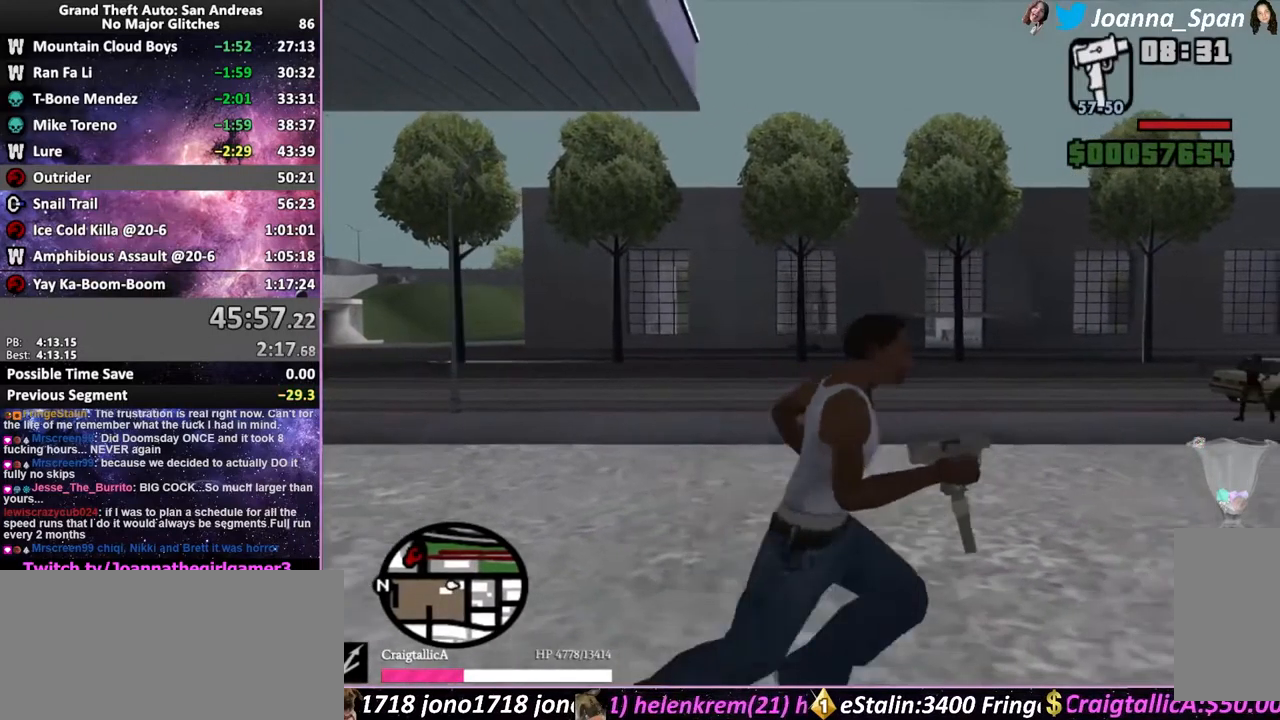
{"keys": ["shift_l"], "mouse": [], "events": [[250, "f", "down"], [300, "f6", "up"], [300, "s", "up"], [333, "f", "up"]]}
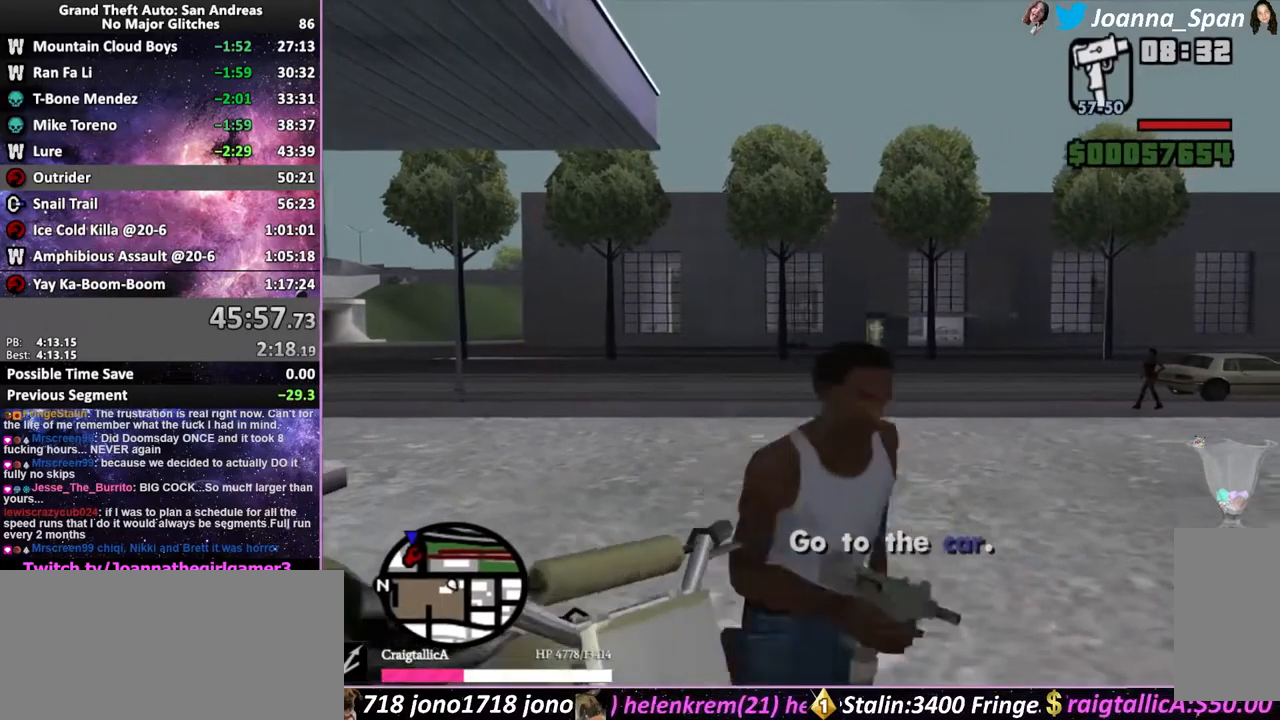
{"keys": ["a", "f7", "shift_l", "w"], "mouse": [], "events": [[450, "a", "down"], [450, "f7", "down"], [500, "w", "down"]]}
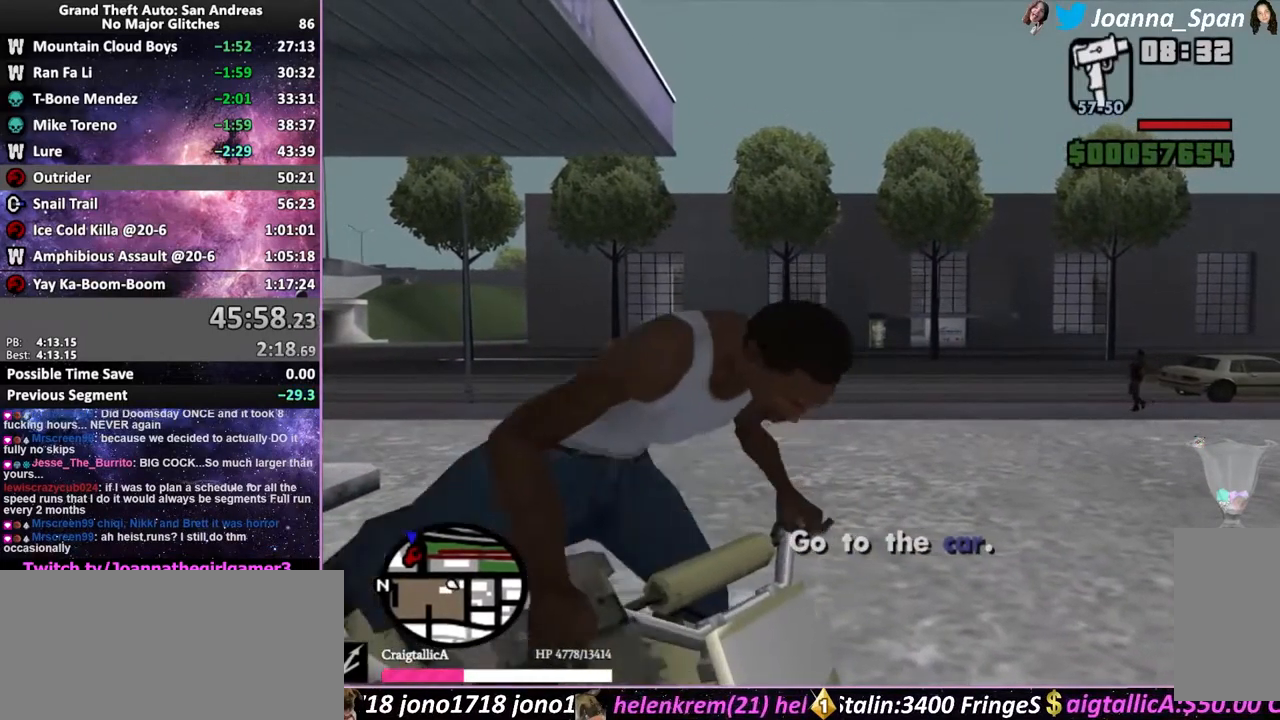
{"keys": ["a", "f7", "shift_l", "w"], "mouse": [], "events": []}
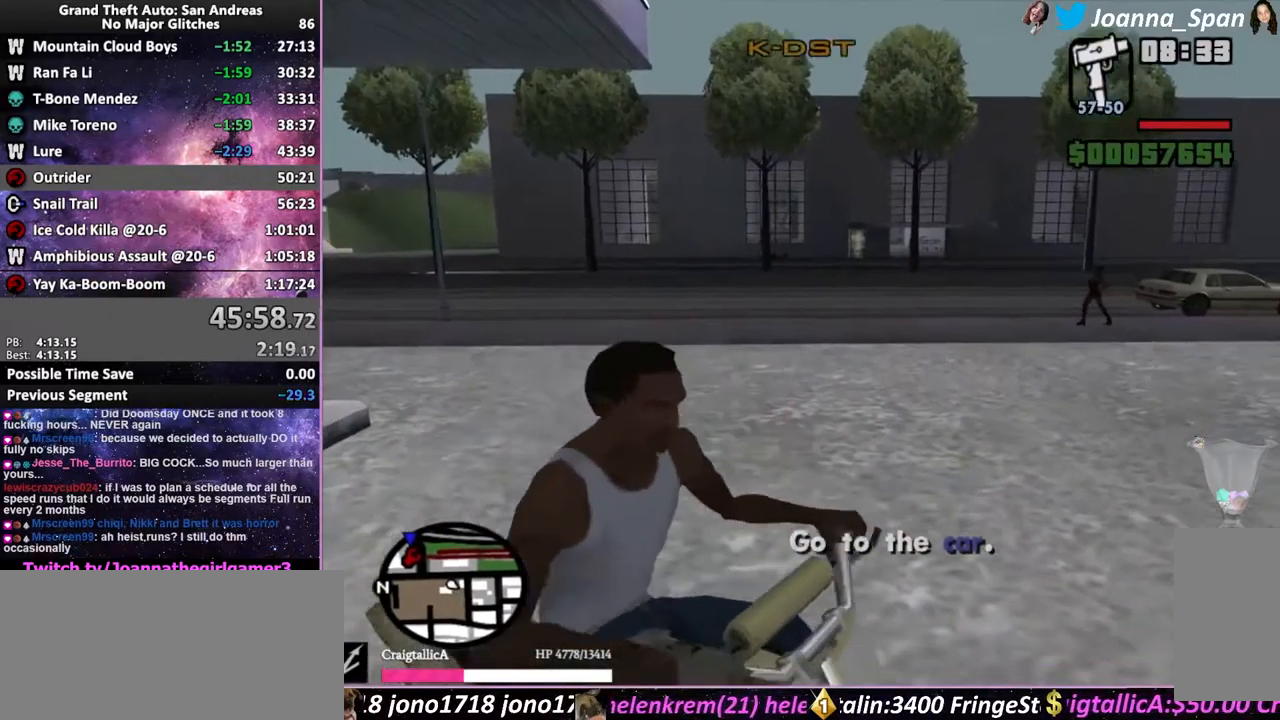
{"keys": ["a", "f7", "shift_l", "w"], "mouse": [], "events": []}
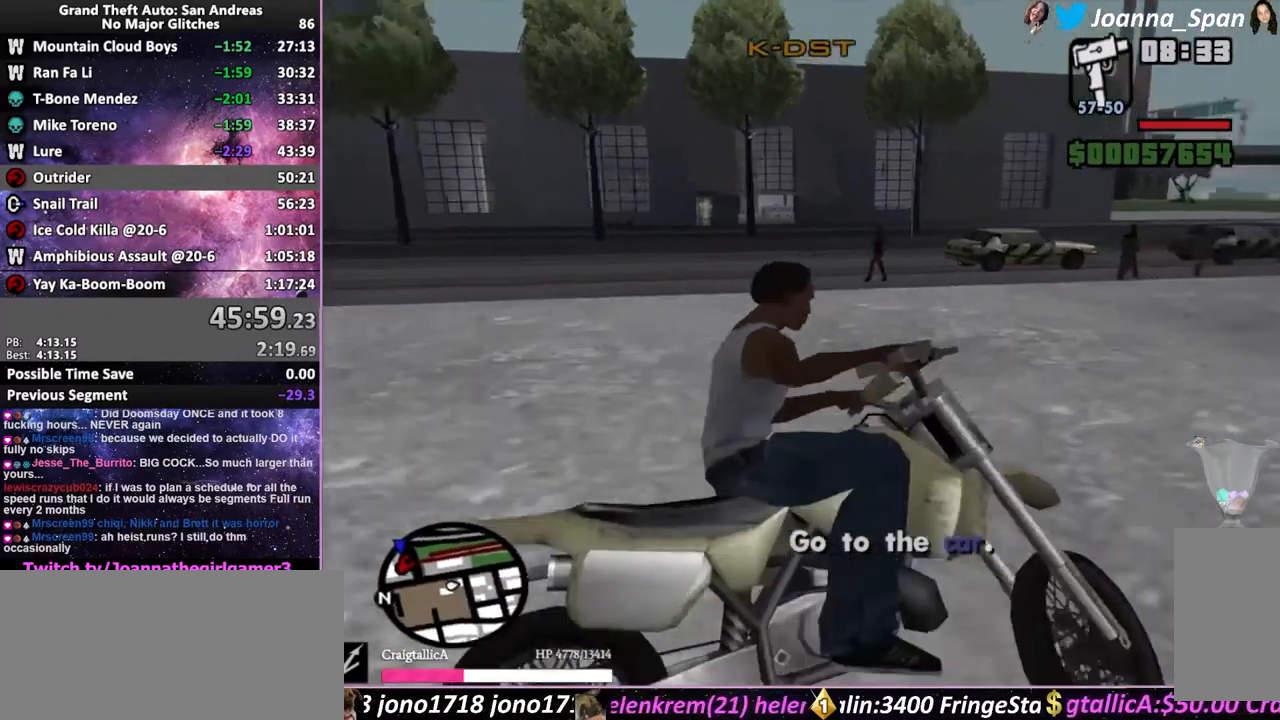
{"keys": ["a", "f7", "shift_l", "w"], "mouse": [], "events": [[133, "w", "up"], [416, "w", "down"]]}
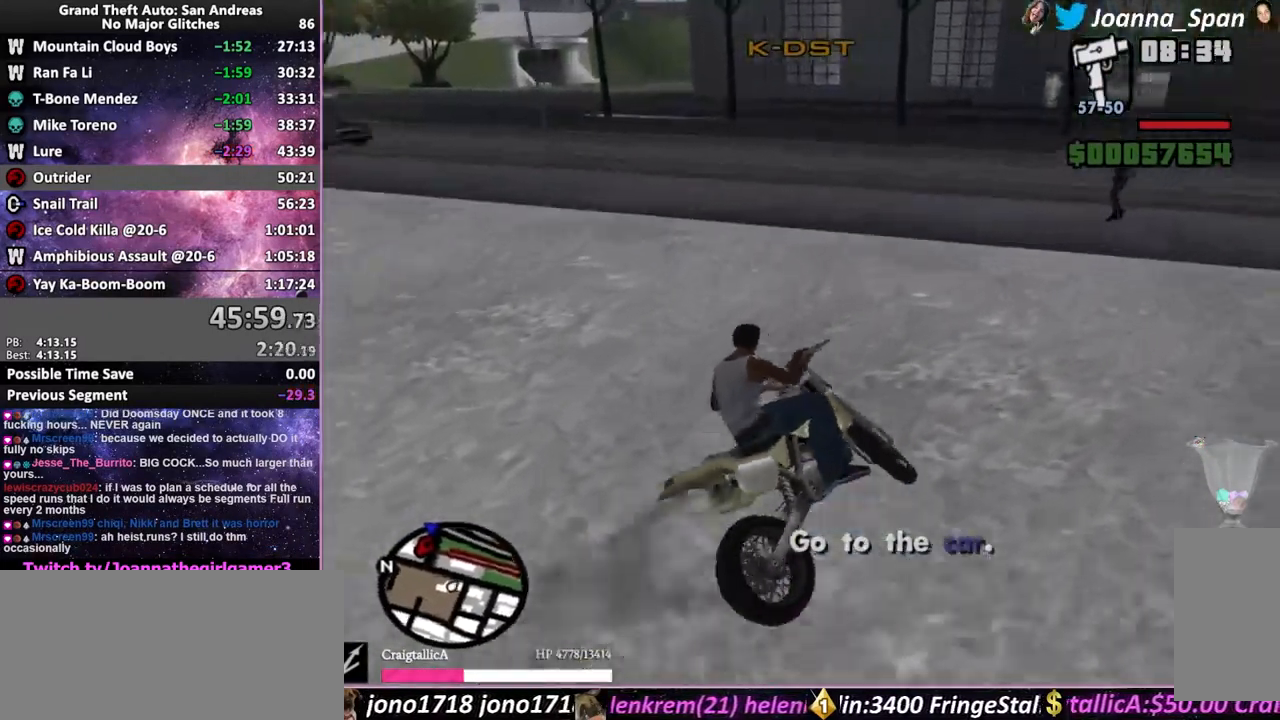
{"keys": ["w"], "mouse": [], "events": [[233, "shift_l", "up"], [433, "a", "up"], [433, "f7", "up"]]}
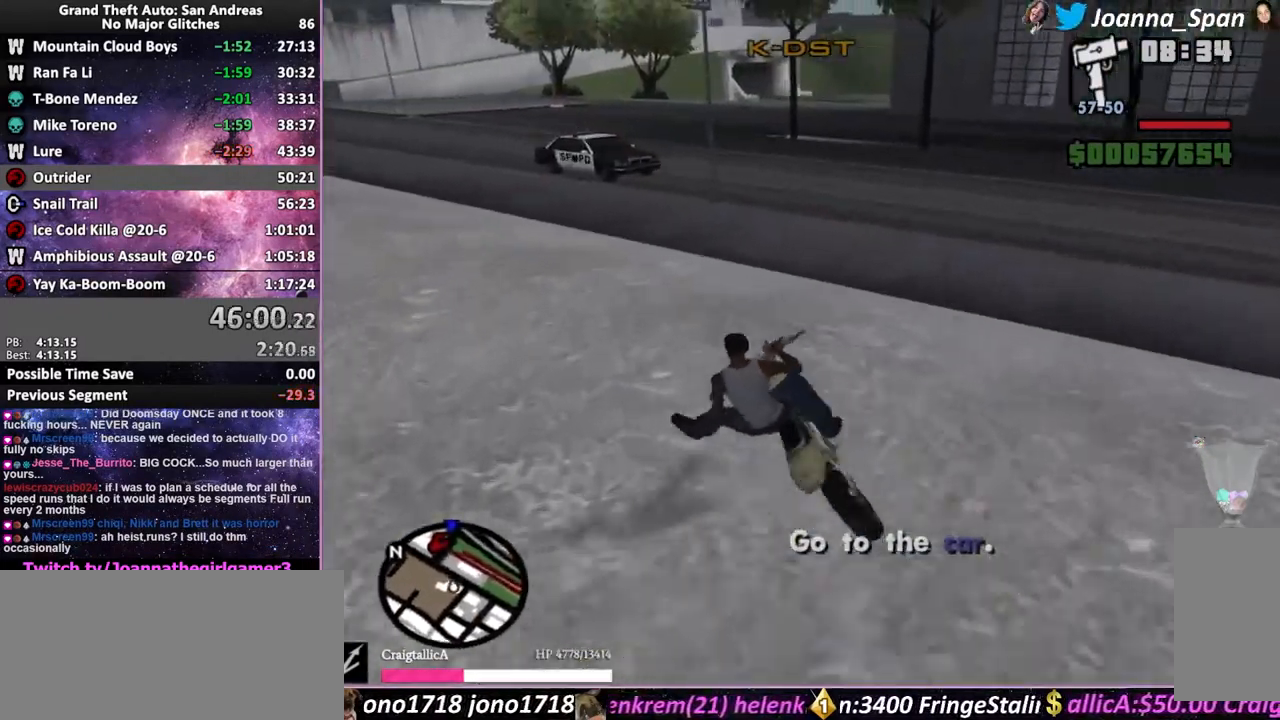
{"keys": ["a", "f7", "w"], "mouse": [], "events": [[433, "a", "down"], [433, "f7", "down"]]}
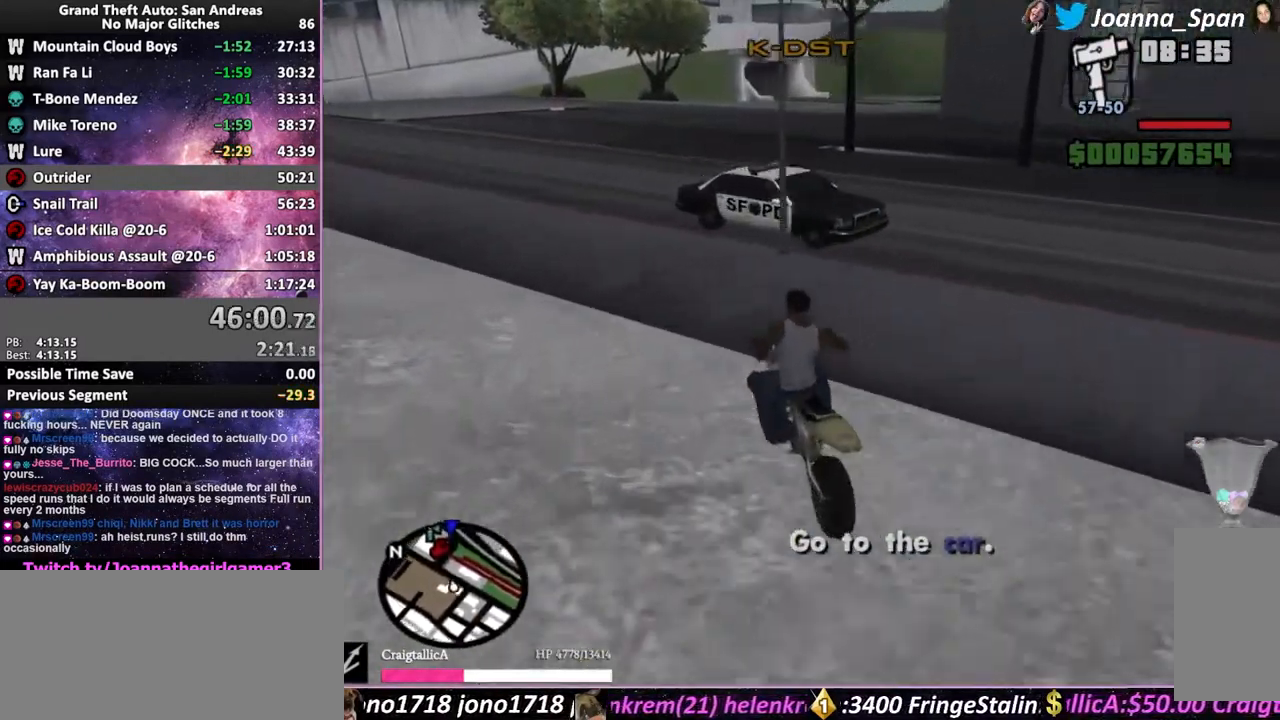
{"keys": ["d", "f8", "w"], "mouse": [], "events": [[16, "a", "up"], [16, "f7", "up"], [332, "d", "down"], [332, "f8", "down"]]}
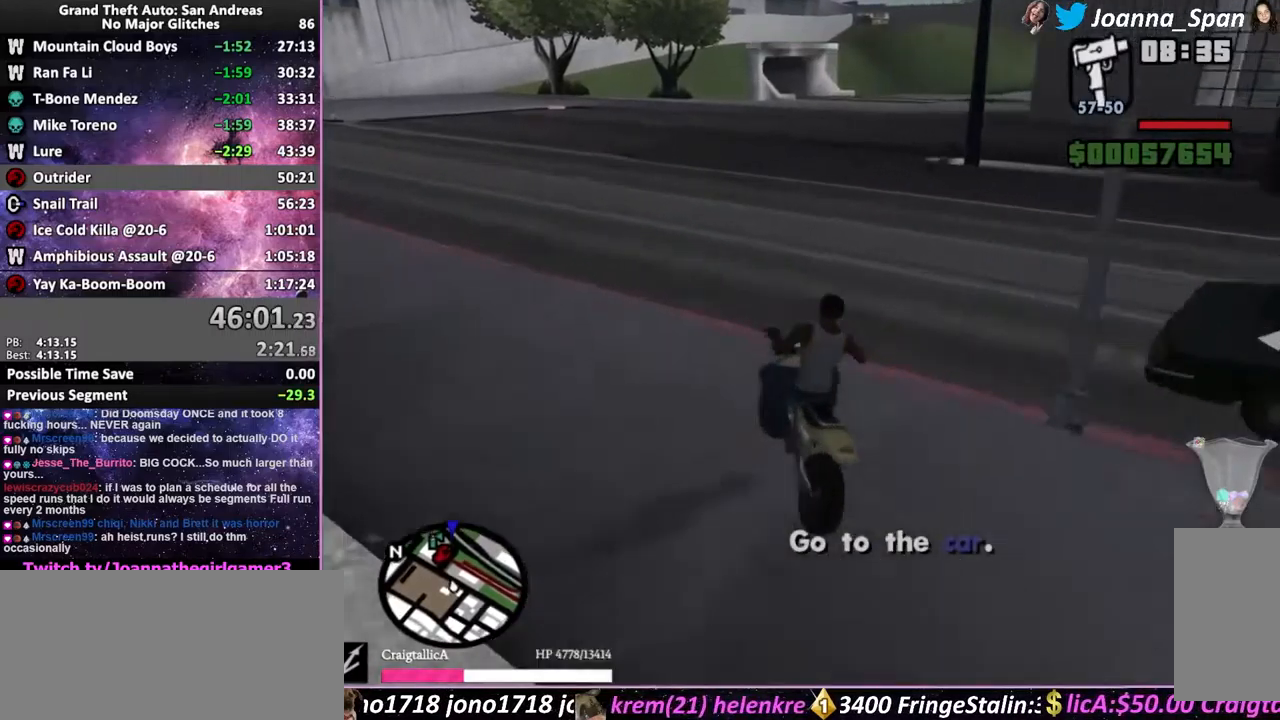
{"keys": ["w"], "mouse": [], "events": [[250, "d", "up"], [250, "f8", "up"]]}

YOUR OBJECTIVE -> Leaving out only the pictures, retype every record exactly.

EXERCISE OUTPUT ->
{"keys": ["shift_l"], "mouse": [], "events": [[250, "f", "down"], [300, "f6", "up"], [300, "s", "up"], [333, "f", "up"]]}
{"keys": ["a", "f7", "shift_l", "w"], "mouse": [], "events": [[450, "a", "down"], [450, "f7", "down"], [500, "w", "down"]]}
{"keys": ["a", "f7", "shift_l", "w"], "mouse": [], "events": []}
{"keys": ["a", "f7", "shift_l", "w"], "mouse": [], "events": []}
{"keys": ["a", "f7", "shift_l", "w"], "mouse": [], "events": [[133, "w", "up"], [416, "w", "down"]]}
{"keys": ["w"], "mouse": [], "events": [[233, "shift_l", "up"], [433, "a", "up"], [433, "f7", "up"]]}
{"keys": ["a", "f7", "w"], "mouse": [], "events": [[433, "a", "down"], [433, "f7", "down"]]}
{"keys": ["d", "f8", "w"], "mouse": [], "events": [[16, "a", "up"], [16, "f7", "up"], [332, "d", "down"], [332, "f8", "down"]]}
{"keys": ["w"], "mouse": [], "events": [[250, "d", "up"], [250, "f8", "up"]]}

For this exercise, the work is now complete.